Le Monde des livres, 12 novembre 2022, par Bertrand Leclair

Condamnée à vivre sous l’éteignoir

Dans Une mère éphémère, l’écrivaine et poète Emma Marsantes fait l’autopsie d’une enfance trois fois ravagée.

Chant d’amour et de mort intrinsèquement mêlés, Une mère éphémère s’avance avec une magnifique lenteur, s’aventurant hors du temps horizontal de nos existences sociales pour dénouer sur la page les « liens sacrés du suicide ». L’autrice, enseignante et poétesse qui a choisi pour ce premier récit d’adopter un pseudonyme, Emma Marsantes, tient à distance le rapport à la réalité commune ; l’enjeu ne s’engage pas à la surface sociale de l’existence, il est plus profond : à plusieurs décennies de distance, il s’agit de faire enfin quelque chose, en l’occurrence un très beau livre, de la mémoire forcément confuse d’une enfance trois fois ravagée dans le décor idyllique des beaux quartiers parisiens.

Trois fois, puisque la narratrice garde les traces occultées d’un très ancien viol par un voisin obséquieux, longtemps avant l’inceste répété que lui aura imposé un frère aîné tournant violent, à l’image du père, puis le suicide d’une mère gravement mélancolique, dont le passage à l’acte s’est accompagné d’une mise en scène oraculaire, dans la chambre de sa fille encore adolescente : une mère qui n’était jamais parvenue à le devenir, mère. Jouant avec le titre du livre, on pourrait dire que, dans sa propre histoire, rien ou personne n’a su la « faire mère », condamnée à vivre sous l’éteignoir d’un mari haut placé résolument devenu père de famille, quant à lui, puisqu’il avait adopté les pires modèles qui soient, s’employant à terroriser les siens, essayant de leur inculquer le goût de la chasse et du sang autant que le courage inutile d’affronter les tempêtes en voilier, mêlant à une haute culture bourgeoise des irruptions d’une vulgarité assourdissante d’être ouvertement sexuée.

Le landau du délire

Paragraphe après paragraphe, dans une langue dont on peut dire, mais au meilleur sens du terme, qu’elle est lourde comme le sont les terres les plus généreuses, Emma Marsantes avance en tenant ferme le socle de sa charrue. En bien des pages, elle semble d’ailleurs écrire les yeux fermés pour mieux ressentir par tout le corps le sillon qu’elle creuse, laissant remonter le réel enfoui sous les mots ordinaires. Devenue mère à son tour (le récit est dédié à ses enfants), c’est au sens propre qu’elle imagine davantage qu’elle raconte, fabriquant des images pour sortir du noir ce qui la hante : « Je ne sais plus ce qui s’est passé mais je sais que cela s’est passé. Dans le seul fait que je ne puisse pas me souvenir tient la véracité de mon récit. Cela a existé parce que je ne m’en souviens plus. »

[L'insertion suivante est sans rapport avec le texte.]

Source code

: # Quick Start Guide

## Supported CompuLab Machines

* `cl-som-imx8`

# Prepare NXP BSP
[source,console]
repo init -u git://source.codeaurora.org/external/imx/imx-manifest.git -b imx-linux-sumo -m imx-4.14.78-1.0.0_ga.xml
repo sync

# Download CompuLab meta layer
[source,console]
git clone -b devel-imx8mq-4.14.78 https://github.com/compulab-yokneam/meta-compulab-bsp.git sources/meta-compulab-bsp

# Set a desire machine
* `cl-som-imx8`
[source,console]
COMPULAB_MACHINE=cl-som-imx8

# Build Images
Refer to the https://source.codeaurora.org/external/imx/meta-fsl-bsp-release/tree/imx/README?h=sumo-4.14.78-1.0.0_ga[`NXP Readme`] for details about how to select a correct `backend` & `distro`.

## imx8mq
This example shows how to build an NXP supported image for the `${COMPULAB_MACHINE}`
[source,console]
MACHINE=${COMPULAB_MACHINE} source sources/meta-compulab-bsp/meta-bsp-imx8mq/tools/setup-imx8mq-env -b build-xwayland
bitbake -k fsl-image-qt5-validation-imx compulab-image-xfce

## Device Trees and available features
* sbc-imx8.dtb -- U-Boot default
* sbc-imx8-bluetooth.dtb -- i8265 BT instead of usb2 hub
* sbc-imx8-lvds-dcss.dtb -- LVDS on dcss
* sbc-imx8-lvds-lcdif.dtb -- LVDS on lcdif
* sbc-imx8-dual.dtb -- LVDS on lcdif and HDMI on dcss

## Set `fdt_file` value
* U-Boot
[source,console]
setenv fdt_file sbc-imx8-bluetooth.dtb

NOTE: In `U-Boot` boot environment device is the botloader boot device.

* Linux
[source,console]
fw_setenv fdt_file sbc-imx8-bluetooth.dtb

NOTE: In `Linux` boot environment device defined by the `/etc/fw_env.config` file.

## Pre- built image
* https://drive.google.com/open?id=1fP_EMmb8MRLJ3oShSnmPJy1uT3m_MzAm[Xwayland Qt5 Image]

Ce rapport impossible à une vérité qui ne le fut pas moins prend le contre-pied du témoignage dont le principe même est d’affirmer une vérité qui préexisterait au récit afin de l’imposer. L’autrice y trouve une liberté inédite, parfois fulgurante, ainsi dans les pages, superbes, où elle parvient à montrer la folie maternelle plutôt que de s’échiner à la dire. Aux lisières du fantastique, elle décrit alors l’adolescente déboussolée qu’elle fut et qui aimait se promener par les rues en compagnie de sa mère, complice et indifférente au vrai landau à la capote baissée où la jeune fille abritait un baigneur. Ce landau du délire signifie magistralement la contagion de la réalité non pas par le rêve mais par le cauchemar éveillé, renvoyant le lecteur au vertige d’une vérité certes délirante mais certainement structurelle : au fil des pages, l’inceste imposé par le frère se révèle un inceste au carré, un inceste par procuration, dans une famille qui n’était anormale qu’à l’abri d’une forteresse du silence et de ses meurtrières.